For these reasons, modern consumer messaging has moved away from PGP toward protocols like Signal and MLS. PGP remains the standard where its specific properties matter: open interoperability, file signing, long-lived identity keys, and encrypted email across arbitrary providers.

PGP and Proton Mail

Proton Mail uses OpenPGP under the hood for its between-Proton-users encryption, but the user experience is designed so PGP is invisible: you do not manage keys manually.
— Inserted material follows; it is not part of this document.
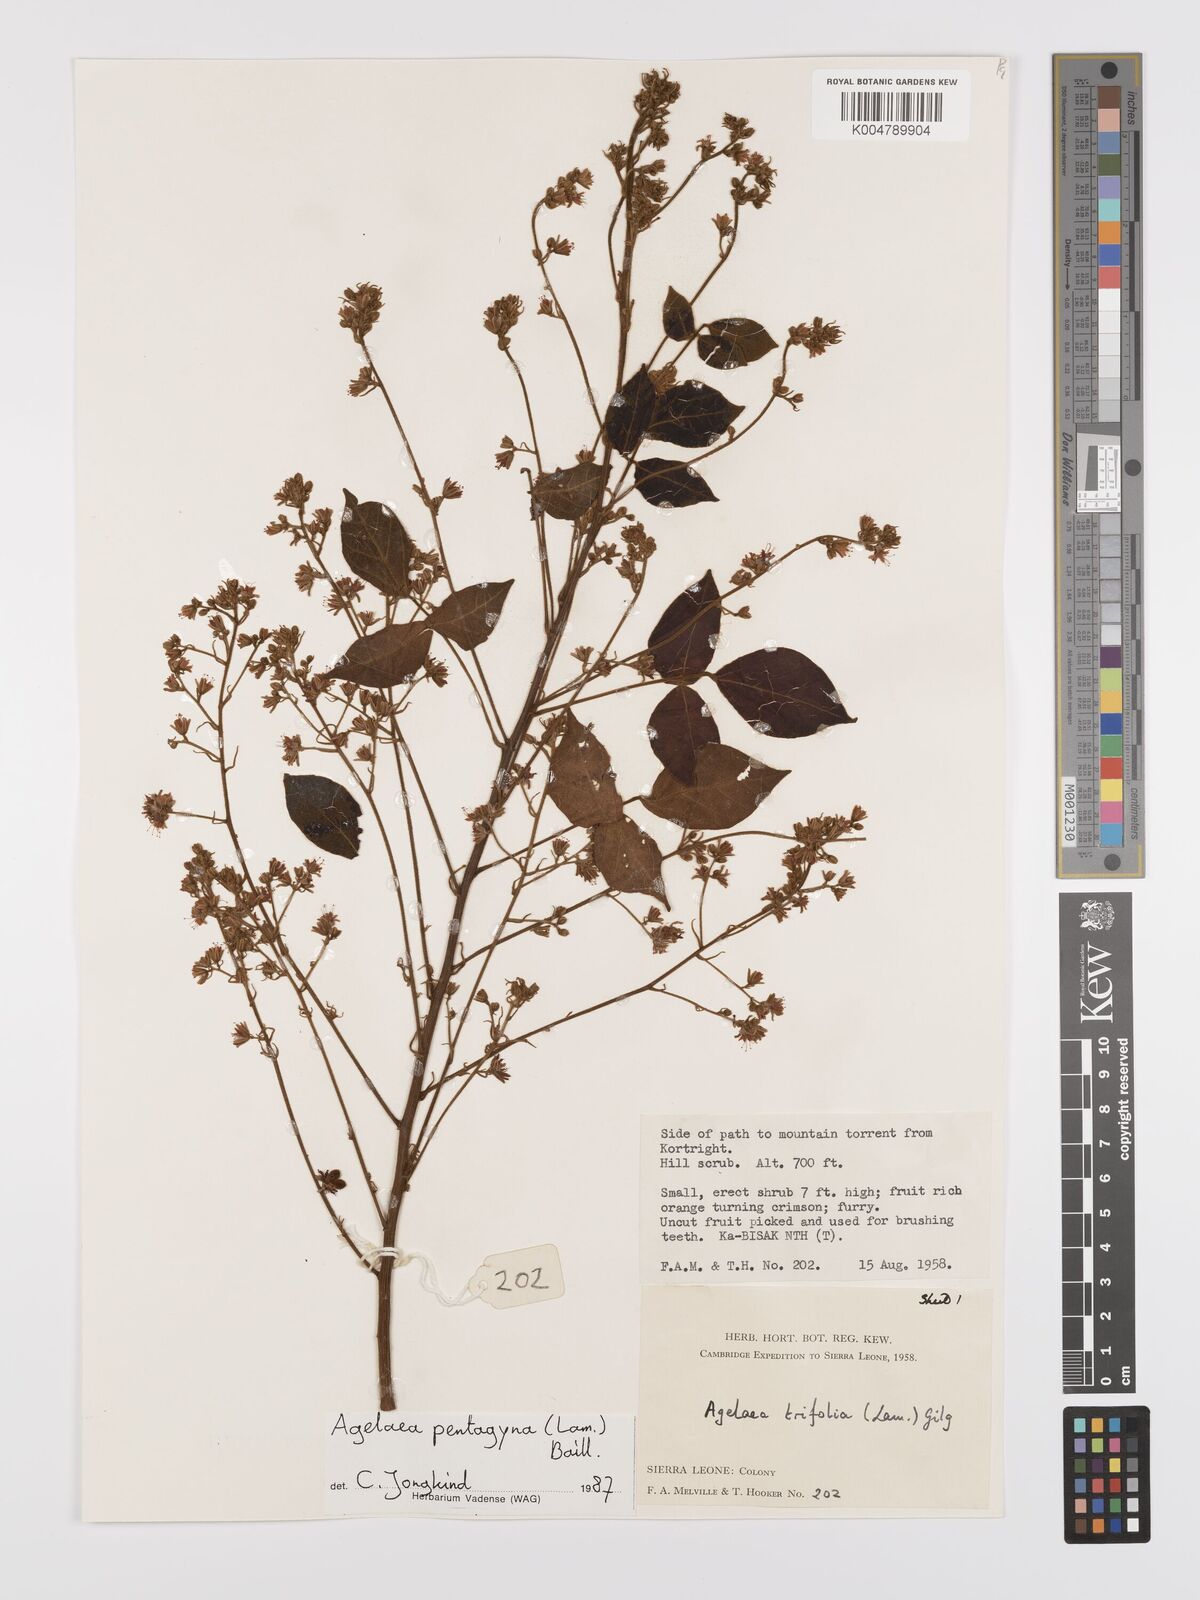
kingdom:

For sending encrypted mail to external recipients, Proton Mail supports:

  • Automatic PGP if the recipient has a published public key
  • Manual PGP by importing a contact’s public key into Proton’s address book
  • Password-protected messages as a fallback when PGP is not available

This gives Proton Mail users access to the full PGP ecosystem without needing to run GnuPG themselves.

Why it matters for Swiss businesses

For cross-provider encrypted email under nDSG, PGP is often the only option. If you need to send encrypted email to a client on Gmail or a regulator on Outlook, and both sides cannot agree on a closed ecosystem, PGP is the interoperable fallback. Setting it up is a one-time cost that pays off every time sensitive correspondence needs to cross provider boundaries.